» **GIVEN TEXT**
12 February 2013

"I bet Eddie Baily I could walk on water" - Stan Charlton on Orient's promotion to Division One

In December last year Stan Charlton sadly passed away at the age of 83. The full-back had captained the Orient side that won promotion to the first division in 1962 and was an ever-present in the club's subsequent - and so far solitary - season in the top flight. 

Here Stan recalls some memories from those two magical seasons... 

“In the summer of 1961 Johnny Carey came in as manager of the club. I was sorry to see Les Gore go, but Johnny had quite a reputation. He was very quiet, but a nice bloke. He always had a pipe in his mouth, whether it was lit or not. He’d say, just keep playing football lads, push it around.

The season before we’d almost been relegated, but this time round, once we started to win games the whole attitude changed. We started to think, we can win this, we can win that. Confidence was high.

Towards the end of the season we were in second place, and we’d just beaten Luton on Easter Monday. The next day Sunderland – who were right behind us – were playing away at Rotherham. [Sunderland were two points behind Orient going into their penultimate game.]

Les Grade [an Orient director at the time] asked me how well I knew the Rotherham skipper Roy Lambert. I said I know him well. He said, I’ll give you £100 expenses to go up and see him before the game and offer him £1000 to win the game. It wasn’t a bribe to lose the game - just like an extra bonus among the Rotherham players to win.

I went up to Millmoor with Dave Dunmore and we met Roy outside the ground and told him the offer, and he said great. Then Dave and I stood on the embankment to watch the game and we had our caps and ear mufflers on, but still two kids came up and asked for our autographs. I couldn’t believe they could recognise us from Orient! Anyway, it didn’t matter because Sunderland won 3-0. We had to take the money back again.

[That meant Orient needed to beat Bury at Brisbane Road in their final game of the season and hope that Swansea could take a point or two off Sunderland at Vetch Field.] We knew we had to win to give ourselves any chance, but I don’t think anyone would have given Swansea that result.

» **DATA RECORDS**
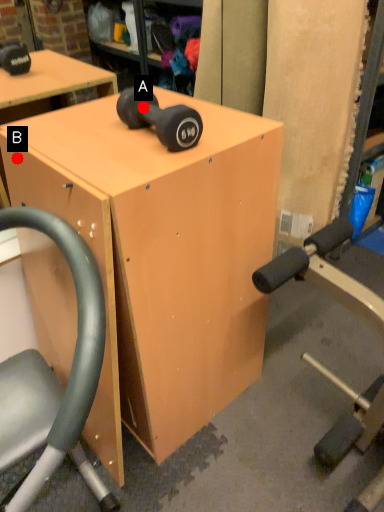
Question: Two points are circled on the image, labeled by A and B beside each circle. Which point appears closest to the camera in this image?

Choices:
 (A) A is closer
 (B) B is closer

Answer: (A)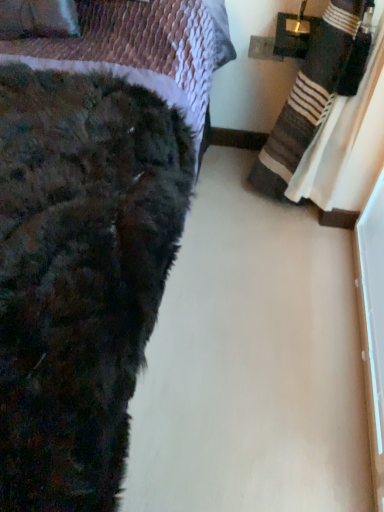
In order to face striped cotton blanket at right, should I rotate leftwards or rightwards?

» **PROBLEM STATEMENT**
Continue Stan Charlton's memories of Orient's 1962 promotion season from its last sentence, carrying on in his first-person voice.

» **EXERCISE ANSWER**
It was very tense in the dressing room. The most tense I’ve ever been before a game. Johnny Carey said, ‘Come on lads you’ve got to do it today. This is the day. Don’t worry about Sunderland and Swansea. If you win today you’ve done your best.’

[Orient went 1-0 up at in the first half, but Sunderland were also winning 1-0 against Swansea. Then, in the second half, Swansea equalised – and a roar went up at Brisbane Road] It was tremendous. The buzz coming from the crowd was fantastic. I don’t think Bury would have scored that day – it would have been over dead bodies. The spirit that was in that side!

When the final whistle went it was the most wonderful feeling. You couldn’t feel any better. I remember being chaired off the pitch, then we all stood up on the steps. It was fantastic.

We all got a bit drunk that evening. We went to the local fish and chip shop in Leyton and carried on from there.

A few days later we went on a club trip to Majorca. It was fantastic – there was some drinking there! I remember betting the coach Eddie Baily 100 pesetas that I could walk across the swimming pool – that I could walk on water. I was fully dressed and went to walk across the water. Obviously I went straight in. I had to hang all the pesetas on the line to dry them.

That summer I also had a lucky escape. I’d been down to Eastbourne to pick my mother up from a holiday, and I dropped her off at the pub then I had a couple of drinks. As I was driving home across Clapham Common at about 1:30 in the morning I fell asleep at the wheel as I was coming up to a bend. The next thing I knew I’d hit a bollard.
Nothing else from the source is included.